With this I get the error “Multi-INSERT failed: (2014) Commands out of sync; you can’t run this command now.” I looked it up on Google and it was saying I should use multi_query. I replaced the query with multi_query and still no luck and no change in error. So I changed it back.

I do stuff like this a lot in my coding and never came across this error. Should I be using multi_query? I never used it before, if so - how should I be using it?

This is what I am trying to get to happen: I get the question for the poll and the unique id. With the unique id I can find out what poll options goes with it. That is all I want to do and I cannot get the poll options to show.

You shouldn’t have to do multiple queries here. You should be able to prepare your record set to bring in your data once rather than create a new query for each record your looping through

Looking at your code, you need to first group all the prepare statements together before you execute any of them otherwise you will get an error “mysqli::prepare(): All data must be fetched before a new statement prepare takes place”. Also if you look at your code, you are performing the same SQL twice “SELECT optionname FROM pollchoices WHERE pollid = $uniqueid”.

The intention of the IF statement SQL version of code is not clear. Are you running a test to see if a row is returned? This should be handled in the WHILE loop.

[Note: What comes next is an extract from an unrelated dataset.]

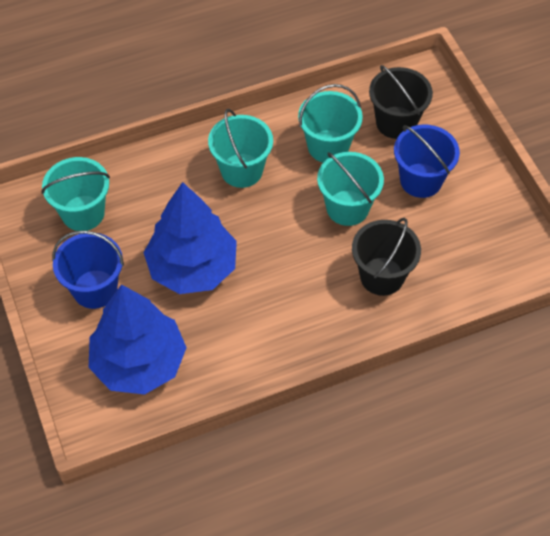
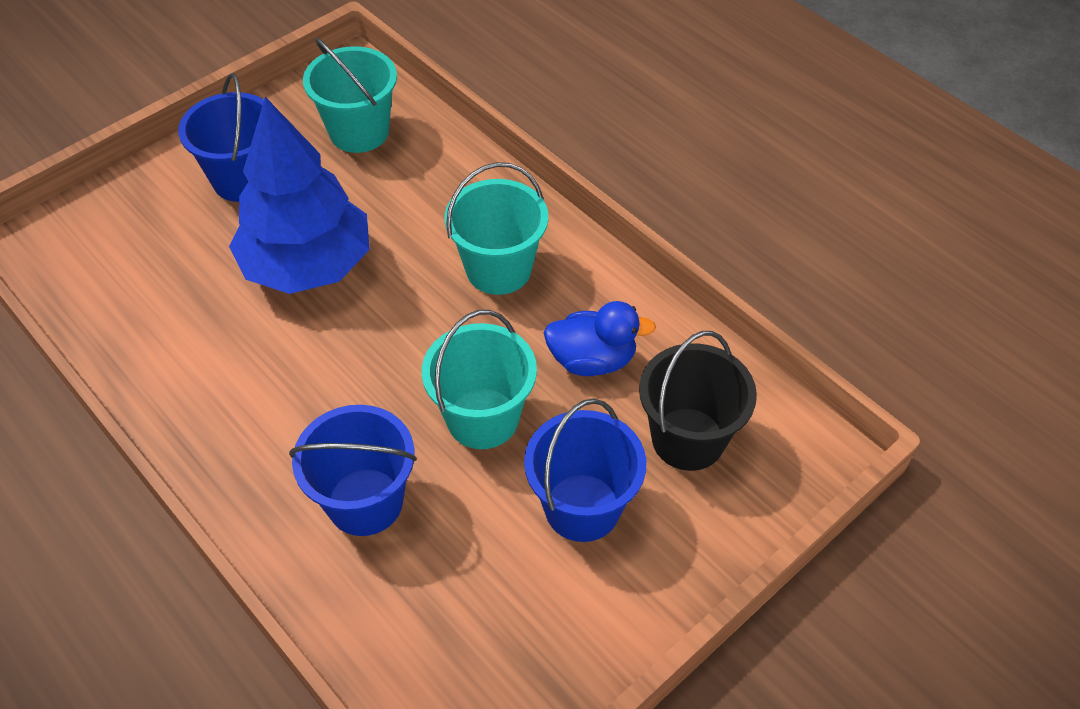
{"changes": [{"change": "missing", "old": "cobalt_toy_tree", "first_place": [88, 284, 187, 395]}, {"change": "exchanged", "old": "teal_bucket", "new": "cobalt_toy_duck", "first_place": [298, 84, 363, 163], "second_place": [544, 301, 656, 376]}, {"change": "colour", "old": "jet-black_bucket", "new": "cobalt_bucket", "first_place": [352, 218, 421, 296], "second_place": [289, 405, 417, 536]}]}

$stmt = $mysqli->prepare("SELECT question, uniqueid FROM pollquestion WHERE status = 1") or die(mysqli_error($mysqli));
$stmt2 = $mysqli->prepare("SELECT optionname FROM pollchoices WHERE pollid = ?");

$stmt->execute();
$stmt->bind_result($question, $uniqueid);

while ($stmt->fetch()) {
	echo "<center><div class=tablebox><h5>$question</h5></div></center><br><div class=tablebox>";

	$stmt2->bind_param('s', $uniqueid);
	$stmt2->execute();
	$stmt2->bind_result($option);
	$found = false;

	while ($stmt2->fetch()) {
		echo "$option";
		$found = true;
	}
	if(!$found) {
		echo "ERROR: ...";
	}

	$stmt2->close();
	echo "</div>";
}
$stmt->close();